DIRECTIONS -> Gather, from the data below, each line in which the word "Придніпров" occurs.
--- RECORDS FOR THE TASK ---
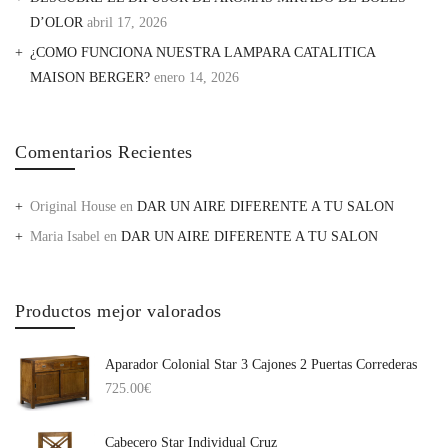
D’OLOR
abril 17, 2026
¿COMO FUNCIONA NUESTRA LAMPARA CATALITICA
MAISON BERGER?
enero 14, 2026
Comentarios Recientes
Original House
en
DAR UN AIRE DIFERENTE A TU SALON
Maria Isabel
en
DAR UN AIRE DIFERENTE A TU SALON
Productos mejor valorados
Aparador Colonial Star 3 Cajones 2 Puertas Correderas
725.00
€
Cabecero Star Individual Cruz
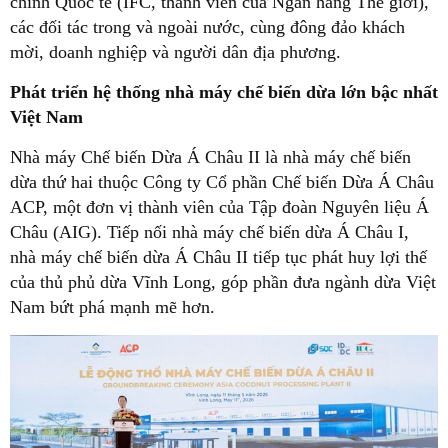
chính Quốc tế (IFC, thành viên của Ngân hàng Thế giới),
các đối tác trong và ngoài nước, cùng đông đảo khách
mời, doanh nghiệp và người dân địa phương.
Phát triển hệ thống nhà máy chế biến dừa lớn bậc nhất
Việt Nam
Nhà máy Chế biến Dừa Á Châu II là nhà máy chế biến
dừa thứ hai thuộc Công ty Cổ phần Chế biến Dừa Á Châu
ACP, một đơn vị thành viên của Tập đoàn Nguyên liệu Á
Châu (AIG). Tiếp nối nhà máy chế biến dừa Á Châu I,
nhà máy chế biến dừa Á Châu II tiếp tục phát huy lợi thế
của thủ phủ dừa Vĩnh Long, góp phần đưa ngành dừa Việt
Nam bứt phá mạnh mẽ hơn.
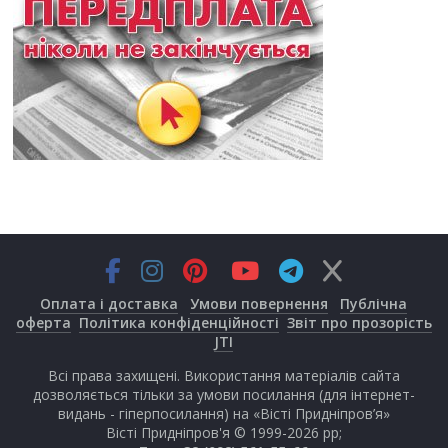
Оплата і доставка
Умови повернення
Публічна
оферта
Політика конфіденційності
Звіт про прозорість
JTI
Всі права захищені. Використання матеріалів сайта
дозволяється тільки за умови посилання (для інтернет-
видань - гіперпосилання) на «Вісті Придніпров’я»
Вісті Придніпров'я © 1999-2026 рр;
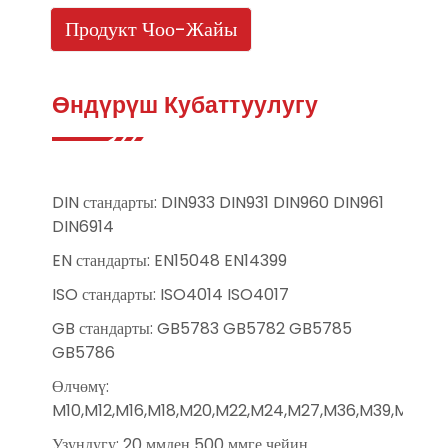
Продукт Чоо-Жайы
Өндүрүш Кубаттуулугу
DIN стандарты: DIN933 DIN931 DIN960 DIN961
DIN6914
EN стандарты: EN15048 EN14399
ISO стандарты: ISO4014 ISO4017
GB стандарты: GB5783 GB5782 GB5785
GB5786
Өлчөмү:
M10,M12,M16,M18,M20,M22,M24,M27,M36,M39,M42,
Узундугу: 20 ммден 500 ммге чейин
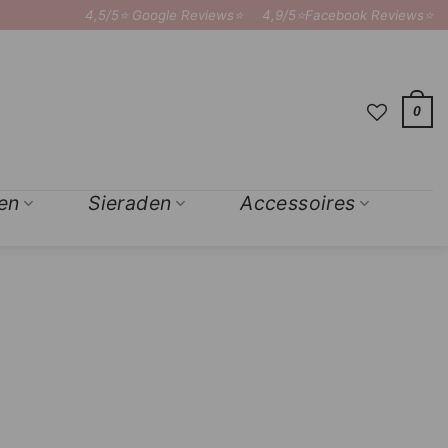
4,5/5⭐ Google Reviews⭐
4,9/5⭐Facebook Reviews⭐
0
en
Sieraden
Accessoires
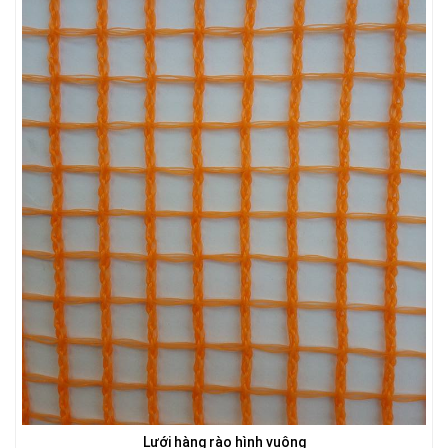
LƯỚI HÀNG RÀO HÌNH VUÔNG
Lưới hàng rào hình vuông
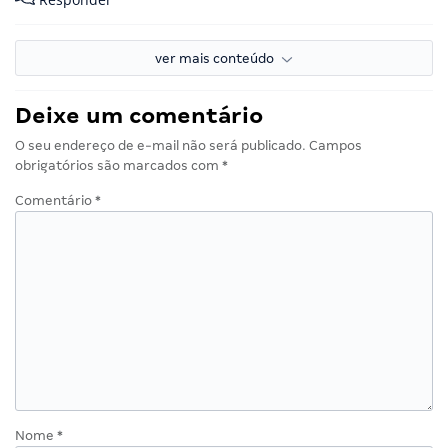
É isso aí, parabéns mesmo pra ela, sendo considerada assim,
uma grande vencedora.
Assim como também eu serei uma grande vencedora, sendo
nomeada neste concurso.
Responder
ver mais conteúdo
Deixe um comentário
O seu endereço de e-mail não será publicado.
Campos
obrigatórios são marcados com
*
Comentário
*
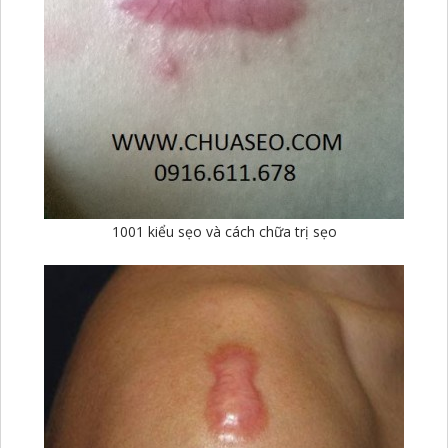
1001 kiểu sẹo và cách chữa trị sẹo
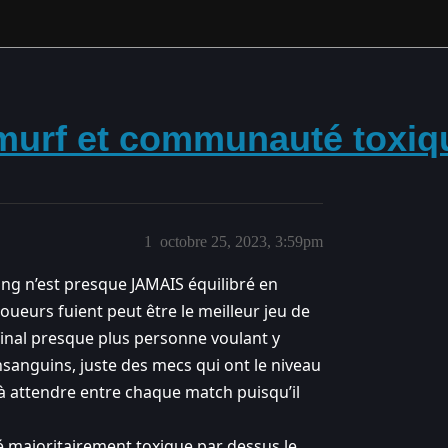
murf et communauté toxiq
1
octobre 25, 2023, 3:59pm
ing n’est presque JAMAIS équilibré en
joueurs fuient peut être le meilleur jeu de
 final presque plus personne voulant y
nsanguins, juste des mecs qui ont le niveau
 à attendre entre chaque match puisqu’il
majoritairement toxique par dessus le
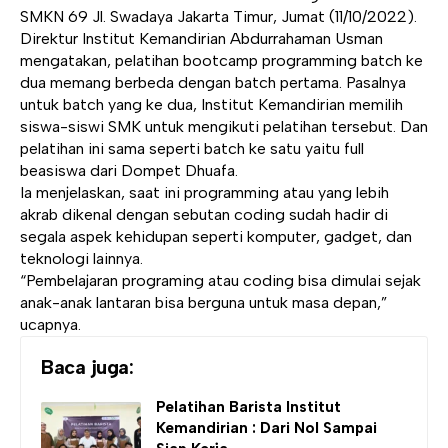
SMKN 69 Jl. Swadaya Jakarta Timur, Jumat (11/10/2022).
Direktur Institut Kemandirian Abdurrahaman Usman
mengatakan, pelatihan bootcamp programming batch ke
dua memang berbeda dengan batch pertama. Pasalnya
untuk batch yang ke dua, Institut Kemandirian memilih
siswa-siswi SMK untuk mengikuti pelatihan tersebut. Dan
pelatihan ini sama seperti batch ke satu yaitu full
beasiswa dari Dompet Dhuafa.
Ia menjelaskan, saat ini programming atau yang lebih
akrab dikenal dengan sebutan coding sudah hadir di
segala aspek kehidupan seperti komputer, gadget, dan
teknologi lainnya.
“Pembelajaran programing atau coding bisa dimulai sejak
anak-anak lantaran bisa berguna untuk masa depan,”
ucapnya.
Baca juga:
Pelatihan Barista
Institut
Kemandirian
: Dari Nol Sampai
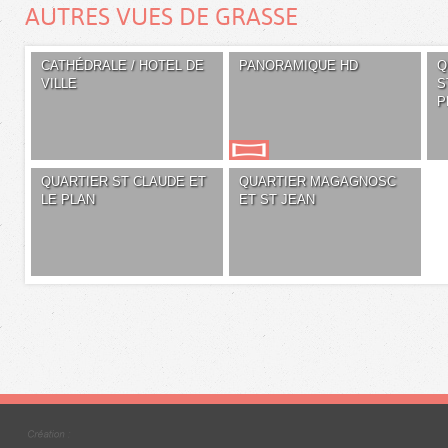
AUTRES VUES DE GRASSE
CATHÉDRALE / HOTEL DE
PANORAMIQUE HD
Q
VILLE
S
P
QUARTIER ST CLAUDE ET
QUARTIER MAGAGNOSC
LE PLAN
ET ST JEAN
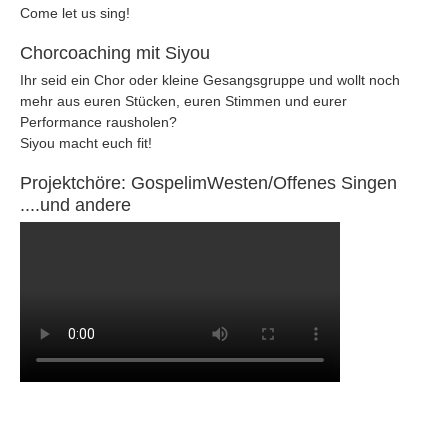
Come let us sing!
Chorcoaching mit Siyou
Ihr seid ein Chor oder kleine Gesangsgruppe und wollt noch
mehr aus euren Stücken, euren Stimmen und eurer
Performance rausholen?
Siyou macht euch fit!
Projektchöre: GospelimWesten/Offenes Singen
....und andere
---
EXERCISE SOLUTION ->
видань - гіперпосилання) на «Вісті Придніпров’я»
Вісті Придніпров'я © 1999-2026 рр;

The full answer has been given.